[[ Dataset records, beginning ]]
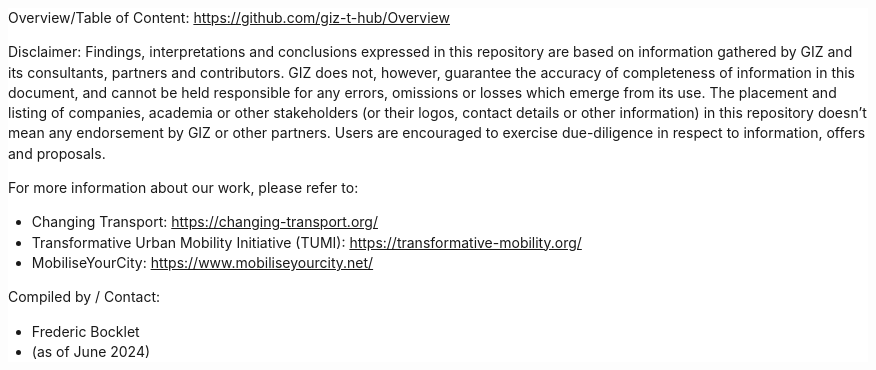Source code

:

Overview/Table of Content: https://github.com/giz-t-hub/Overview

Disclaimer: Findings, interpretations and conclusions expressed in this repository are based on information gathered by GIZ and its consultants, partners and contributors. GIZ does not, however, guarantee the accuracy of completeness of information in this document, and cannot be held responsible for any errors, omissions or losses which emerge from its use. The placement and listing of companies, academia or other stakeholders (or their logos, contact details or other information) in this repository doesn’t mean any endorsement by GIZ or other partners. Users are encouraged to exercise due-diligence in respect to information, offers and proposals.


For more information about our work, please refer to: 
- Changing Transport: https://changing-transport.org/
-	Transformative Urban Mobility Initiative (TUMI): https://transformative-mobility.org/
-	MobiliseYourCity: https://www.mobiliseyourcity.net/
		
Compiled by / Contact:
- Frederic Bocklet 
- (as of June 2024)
[[ Dataset records, end ]]
[[ Dataset records, beginning ]]
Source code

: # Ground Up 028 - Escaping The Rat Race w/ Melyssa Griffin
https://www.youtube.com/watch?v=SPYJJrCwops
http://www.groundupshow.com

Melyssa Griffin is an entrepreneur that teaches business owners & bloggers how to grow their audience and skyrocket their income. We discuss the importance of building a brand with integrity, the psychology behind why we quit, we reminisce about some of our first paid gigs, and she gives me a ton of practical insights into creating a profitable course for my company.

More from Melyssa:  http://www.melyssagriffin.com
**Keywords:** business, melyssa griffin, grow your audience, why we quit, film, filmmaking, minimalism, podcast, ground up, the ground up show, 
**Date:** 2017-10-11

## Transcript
[[ Dataset records, end ]]
**Task goal**
Please show the lines in the entries above that hold the string "https".

**Your solution**
Overview/Table of Content: https://github.com/giz-t-hub/Overview
- Changing Transport: https://changing-transport.org/
-	Transformative Urban Mobility Initiative (TUMI): https://transformative-mobility.org/
-	MobiliseYourCity: https://www.mobiliseyourcity.net/
https://www.youtube.com/watch?v=SPYJJrCwops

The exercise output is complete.